Because of ongoing and potential loss of their sea ice habitat resulting from climate change, polar bears were listed as a threatened species in the United States under the Endangered Species Act in May 2008. Ursus maritimus soon became the poster child for a warming planet; and since that time, images of polar bears have graced water bottles, T-shirts and tote bags.
Today, polar bears are categorized as “vulnerable” by the International Union for Conservation of Nature (IUCN), and World Wildlife Fund (WWF) estimates that there are between 22,000 and 31,000 of the bears left in the wild. Scientists have divided the total polar bear population into 19 subpopulations. Of those, the latest data from the IUCN Polar Bear Specialist Group shows that three units are in decline, and that there is a high risk of decreasing numbers in the future due to climate change.
We know of other species in great peril—mostly because of the media attention they attract. In November 2010, the International Tiger Forum was held in St. Petersburg in the Russian Federation. As the world’s first global summit focused on saving a single species from extinction, the event received widespread news coverage. Every year since 2010, July 29 has been recognized as International Tiger Day (or Global Tiger Day), in order to raise public awareness and support for tiger conservation issues.
Because their likenesses often spearhead conservation campaigns, chances are that even if you don’t live in polar bear or tiger habitats—where it would be at least possible for you to run into them during your daily life—you will miss them when they disappear from our world. You will definitely notice the loss.
But will you mourn the extinction of other species living today if you’ve never heard of them nor seen them?
The ones you know
World Wildlife Fund estimates that there are less than 2,000 mature, wild giant pandas left in the wild today. They live in central China, in bamboo thickets and in the coniferous forests in the high mountains. In 1961, the organization made this animal its symbol. Today, the trademark black-and-white bear with the “WWF” text is probably the most recognized, universal logo for the conservation movement itself.

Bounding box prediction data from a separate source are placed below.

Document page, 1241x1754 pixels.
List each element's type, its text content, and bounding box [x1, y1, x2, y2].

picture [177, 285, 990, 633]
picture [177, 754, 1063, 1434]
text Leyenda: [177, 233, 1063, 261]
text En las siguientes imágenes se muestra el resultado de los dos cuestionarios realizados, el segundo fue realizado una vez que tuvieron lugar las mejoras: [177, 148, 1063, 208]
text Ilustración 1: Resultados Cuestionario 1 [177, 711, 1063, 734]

And if you grew up before the 1980s, frogs most likely played some part in your childhood. We heard them croak down by the rivers, saw them jump away from us on our explorations of neighboring woods and recognized the ribbet that emanated from the longer grass in our lawns. Perhaps, you and your elementary classmates even kept one in a school terrarium. But something strange started happening several decades ago. They began to disappear all over the world.
No one knows exactly why.
The ones you don’t
But just as surely as we’re losing frogs and pandas, we’re losing our vaquitas, a small porpoise endemic to Mexico’s Sea of Cortez. Vaquitas are the world’s tiniest and most endangered marine cetacean. WWF states that there are only about 30 individuals left in the world. Trawl and gill nets used in both hobby and commercial fishing have devastated vaquita numbers. Added to that threat is their habitat degradation caused by the damming of the Colorado River. Today, vaquitas face almost imminent extinction.

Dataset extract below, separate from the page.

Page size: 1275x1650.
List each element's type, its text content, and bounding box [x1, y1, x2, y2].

Habitat loss is also contributing to the demise of the bonobo, a chimpanzee-like ape found only in the Congo Basin rain forests of the central Democratic Republic of the Congo. Their numbers, estimated to be between 10,000 and 50,000, are declining further because of bush-meat hunters. Some say we’ll soon lose the last individuals of a species that could be our closest relatives. Bonobos exhibit remarkably different social behavior than chimpanzees. Unlike the combative chimps, their social interactions emphasize peacemaking; a trait in the animal kingdom that is rare and from which we humans could learn a lot.
If tomorrow you were to find out that the world’s vaquitas and bonobos were gone, would you feel their loss as much as you would the disappearance of polar bears, tigers, giant pandas or frogs? Can you miss a species that you never knew? After all, how much do you really miss the dodo or the passenger pigeon?
It’s an alluring question to ask ourselves, I think. Personally, I hope my answer would be that I’d miss them, all the same.
What’s your response?
Here’s to finding your true places and natural habitats,
Candy
We will certainly miss the ones we are familiar with, and the ones that are relatively unknown, we will support their right to life, knowing that many of them, if not all, in some way, contribute to the diversity and beauty of earth’s animal kingdom.
Every species is important-and each one is worth getting to know through reading. The more we understand, the more we value-at least this has been true for many.
Educating on the Endangered Species has been a valuable tool in conservation efforts…I hope this continues to be the case for changing all of our futures.
All wildlife is precious, whether iconic species or less so. Each have a role to play in our world.